19. The method for implementing an accurate search by using semantic analysis according to claim 18, wherein: in the step (1), the word segmentation operation adopts a maximization word segmentation algorithm.

20. The method of claim 18, wherein the step (2) has "ontology" and "behavior" in the target information descriptor, and "ontology" When "associated with" behavior, it is considered that the target information descriptor has complete semantics.

The method for realizing accurate search by using semantic analysis according to claim 18, wherein: in the step (2), if the target information descriptor does not have complete semantics, first determining the target information. Describe the "ontology" in the word.

22. The method for implementing an accurate search by using semantic analysis according to claim 21, wherein: in the step (4), determining, by the user's secondary input, the "row" corresponding to the target information descriptor For ".

23. The method for implementing an accurate search using semantic analysis according to claim 18, wherein: in the step (3), the vocabulary associated with the target information descriptor is stored by the meta-vocabulary association database.

24. The method for realizing accurate search by using semantic analysis according to claim 23, wherein: in the meta-vocabulary association database, for a meta-vocabulary S, S {ci, dj} is used to store the associated vocabulary , and ci is classified as the first layer, and dj is classified as the second layer.

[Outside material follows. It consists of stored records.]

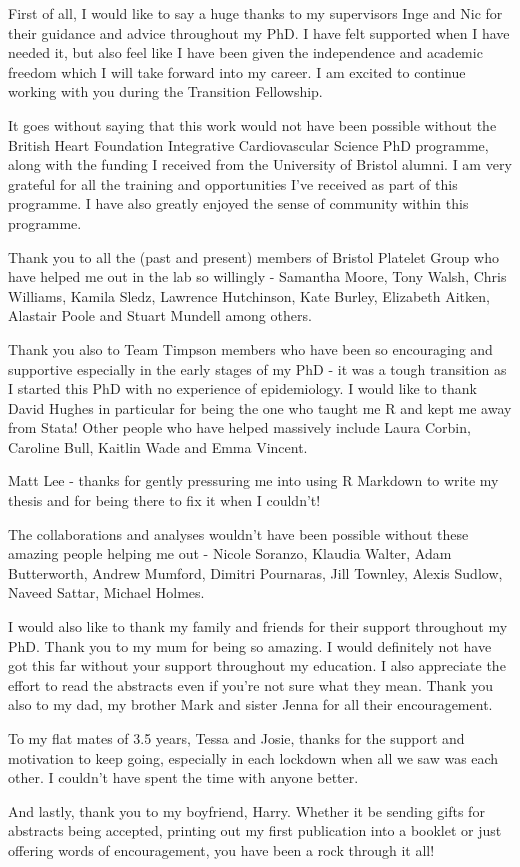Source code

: \documentclass[11pt,twoside]{bristolthesis}
\begin{document}
  \begin{acknowledgements}
    First of all, I would like to say a huge thanks to my supervisors Inge and Nic for their guidance and advice throughout my PhD. I have felt supported when I have needed it, but also feel like I have been given the independence and academic freedom which I will take forward into my career. I am excited to continue working with you during the Transition Fellowship.

    It goes without saying that this work would not have been possible without the British Heart Foundation Integrative Cardiovascular Science PhD programme, along with the funding I received from the University of Bristol alumni. I am very grateful for all the training and opportunities I've received as part of this programme. I have also greatly enjoyed the sense of community within this programme.

    Thank you to all the (past and present) members of Bristol Platelet Group who have helped me out in the lab so willingly - Samantha Moore, Tony Walsh, Chris Williams, Kamila Sledz, Lawrence Hutchinson, Kate Burley, Elizabeth Aitken, Alastair Poole and Stuart Mundell among others.

    Thank you also to Team Timpson members who have been so encouraging and supportive especially in the early stages of my PhD - it was a tough transition as I started this PhD with no experience of epidemiology. I would like to thank David Hughes in particular for being the one who taught me R and kept me away from Stata! Other people who have helped massively include Laura Corbin, Caroline Bull, Kaitlin Wade and Emma Vincent.

    Matt Lee - thanks for gently pressuring me into using R Markdown to write my thesis and for being there to fix it when I couldn't!

    The collaborations and analyses wouldn't have been possible without these amazing people helping me out - Nicole Soranzo, Klaudia Walter, Adam Butterworth, Andrew Mumford, Dimitri Pournaras, Jill Townley, Alexis Sudlow, Naveed Sattar, Michael Holmes.

    I would also like to thank my family and friends for their support throughout my PhD. Thank you to my mum for being so amazing. I would definitely not have got this far without your support throughout my education. I also appreciate the effort to read the abstracts even if you're not sure what they mean. Thank you also to my dad, my brother Mark and sister Jenna for all their encouragement.

    To my flat mates of 3.5 years, Tessa and Josie, thanks for the support and motivation to keep going, especially in each lockdown when all we saw was each other. I couldn't have spent the time with anyone better.

    And lastly, thank you to my boyfriend, Harry. Whether it be sending gifts for abstracts being accepted, printing out my first publication into a booklet or just offering words of encouragement, you have been a rock through it all!
  \end{acknowledgements}
\end{document}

25. The method for implementing an accurate search by using semantic analysis according to claim 18, wherein: in the step (4), the user performs the second selection in a vocabulary associated with the target information descriptor. Inputs.

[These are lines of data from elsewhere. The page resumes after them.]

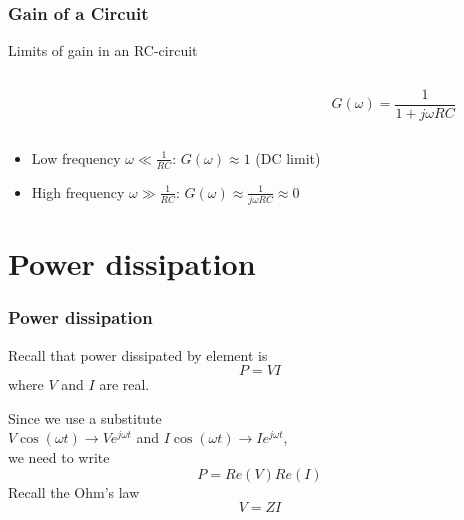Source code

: \documentclass[beamer]{standalone}
\begin{document}
\begin{frame}
 \frametitle{Gain of a Circuit}
 \begin{block}{Limits of gain in an RC-circuit}
  \begin{columns}
   \begin{column}{0.0\textwidth}
   \end{column}
   \begin{column}{0.5\textwidth}
   \end{column}
   \begin{column}{0.5\textwidth}
    \begin{equation*}
     G(\omega) = \frac{1}{1 + j\omega R C}
    \end{equation*}
   \end{column}
  \end{columns}
  \begin{itemize}
   \item Low frequency $\omega \ll \frac{1}{RC}$: $G(\omega) \approx 1$ (DC limit)
   \item High frequency $\omega \gg \frac{1}{RC}$: $G(\omega) \approx \frac{1}{j\omega R C} \approx 0$
  \end{itemize}
 \end{block}
\end{frame}

\section{Power dissipation}
\begin{frame}
\frametitle{Power dissipation}
	Recall that power dissipated by element is
	\[P=V I\] where $V$ and $I$ are real.

	Since we use a  substitute \\
	$V\cos(\omega t) \to V e^{j \omega t}$ 
	and  $I\cos(\omega t) \to I e^{j \omega t}$,  \\
	we need to write
	\alert{
	\[P=Re(V) Re(I)\]
	}
	Recall the Ohm's law
	\[ V=Z I\]
\end{frame}
\end{document}
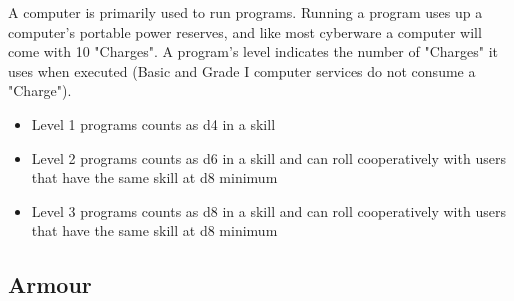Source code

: \begin{multicols}{2}
A computer is primarily used to run programs. Running a program uses up a computer's portable power reserves, and like most cyberware a computer will come with 10 "Charges". A program's level indicates the number of "Charges" it uses when executed (Basic and Grade I computer services do not consume a "Charge").

\begin{itemize}
  \item Level 1 programs counts as d4 in a skill
  \item Level 2 programs counts as d6 in a skill and can roll cooperatively with users that have the same skill at d8 minimum
  \item Level 3 programs counts as d8 in a skill and can roll cooperatively with users that have the same skill at d8 minimum
\end{itemize}


\end{multicols}

\subsection{Armour}

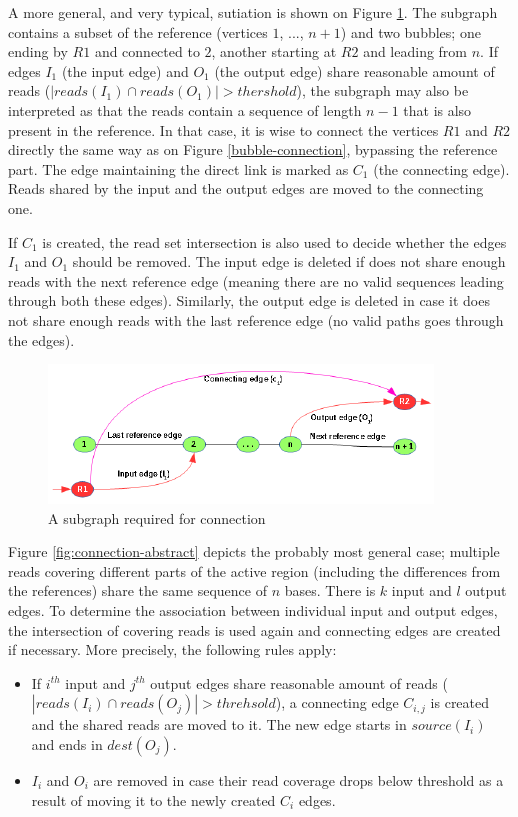 A more general, and very typical, sutiation is shown on Figure \ref{fig:connection-general}. The subgraph contains a subset of the reference (vertices $1$, $...$, $n+1$) and two bubbles; one ending by $R1$ and connected to $2$, another starting at $R2$ and leading from $n$. If edges $I_1$ (the input edge) and $O_1$ (the output edge) share reasonable amount of reads ($|reads(I_1) \cap reads(O_1)| > thershold$), the subgraph may also be interpreted as that the reads contain a sequence of length $n-1$ that is also present in the reference. In that case, it is wise to connect the vertices $R1$ and $R2$ directly the same way as on Figure \ref{bubble-connection}, bypassing the reference part. The edge maintaining the direct link is marked as $C_1$ (the connecting edge). Reads shared by the input and the output edges are moved to the connecting one.

If $C_1$ is created, the read set intersection is also used to decide whether the edges $I_1$ and $O_1$ should be removed. The input edge is deleted if does not share enough reads with the next reference edge (meaning there are no valid sequences leading through both these edges). Similarly, the output edge is deleted in case it does not share enough reads with the last reference edge (no valid paths goes through the edges).

\begin{figure}
	\centering
	\includegraphics{img/connection-general.pdf}
	\caption{A subgraph required for connection}
	\label{fig:connection-general}
\end{figure}

Figure \ref{fig:connection-abstract} depicts the probably most general case; multiple reads covering different parts of the active region (including the differences from the references) share the same sequence of $n$ bases. There is $k$ input and $l$ output edges. To determine the association between individual input and output edges, the intersection of covering reads is used again and connecting edges are created if necessary. More precisely, the following rules apply:
\begin{itemize}
\item If $i^{th}$ input and $j^{th}$ output edges share reasonable amount of reads ($|reads(I_i) \cap reads(O_j)| > threhsold$), a connecting edge $C_{i,j}$ is created and the shared reads are moved to it. The new edge starts in $source(I_i)$ and ends in $dest(O_j)$.
\item $I_i$ and $O_i$ are removed in case their read coverage drops below threshold as a result of moving it to the newly created $C_i$ edges. 
\end{itemize}

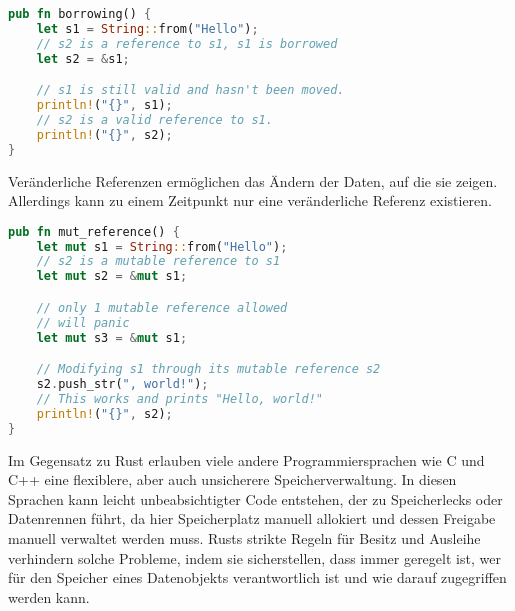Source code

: \begin{lstlisting}[language=Rust, caption=Unveränderliche Ausleihe]
pub fn borrowing() {
    let s1 = String::from("Hello");
    // s2 is a reference to s1, s1 is borrowed
    let s2 = &s1;  

    // s1 is still valid and hasn't been moved.
    println!("{}", s1); 
    // s2 is a valid reference to s1.
    println!("{}", s2); 
}
\end{lstlisting}
\noindent
Veränderliche Referenzen ermöglichen das Ändern der Daten, auf die sie zeigen. Allerdings kann zu einem Zeitpunkt nur eine veränderliche Referenz existieren.

\begin{lstlisting}[language=Rust, caption=Veränderliche Referenz]
pub fn mut_reference() {
    let mut s1 = String::from("Hello");
    // s2 is a mutable reference to s1
    let mut s2 = &mut s1;  

    // only 1 mutable reference allowed
    // will panic
    let mut s3 = &mut s1;

    // Modifying s1 through its mutable reference s2
    s2.push_str(", world!"); 
    // This works and prints "Hello, world!"
    println!("{}", s2); 
}
\end{lstlisting}
\noindent
Im Gegensatz zu Rust erlauben viele andere Programmiersprachen wie C und C++ eine flexiblere, aber auch unsicherere Speicherverwaltung. 
In diesen Sprachen kann leicht unbeabsichtigter Code entstehen, der zu Speicherlecks oder Datenrennen führt, da hier Speicherplatz manuell allokiert und dessen Freigabe manuell verwaltet werden muss. Rusts strikte Regeln für Besitz und Ausleihe verhindern solche Probleme, indem sie sicherstellen, dass immer geregelt ist, wer für den Speicher eines Datenobjekts verantwortlich ist und wie darauf zugegriffen werden kann.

26. A method of network shopping navigation, implemented based on a visual search engine system comprising a web crawler device and a display control device, wherein the web crawler device is configured to crawl and generate a webpage thumbnail, wherein: the visual search When the engine system is used for web shopping navigation, first, according to the shopping object keyword input by the user, the display control device displays the text search result of the shopping object on the left side of the search result page, and the upper right corner and the lower right corner of the search result page are displayed. a thumbnail of the webpage corresponding to the text search result, and a central area of the search result page displays a thumbnail of the focus webpage of the shopping object currently selected by the user;

27. The method of network shopping navigation according to claim 26, wherein:

In the selection column, a webpage ID is set for each target webpage for the shopping object, and the webpage ID is transit managed.

28. The method of network shopping navigation according to claim 27, wherein:

The selection bar temporarily saves the webpage ID, and joins or discards the item to be purchased by the operation of the webpage ID.

29. The method of network shopping navigation according to claim 26, wherein:

A favorite is also set in the search result page, and the favorite is open to the registered user, and the webpage ID selected by the registered user is stored for a long time.

30. The method of network shopping navigation according to claim 26, wherein:

When comparing, the thumbnails of the shopping objects captured and generated by the web crawler are grouped together for selection by the user.

31. The method of network shopping navigation according to claim 26, wherein:

After determining the shopping object to be purchased, the user enters the online shop page where the shopping object is located through the link, and the online shop page is displayed in a virtual floating manner.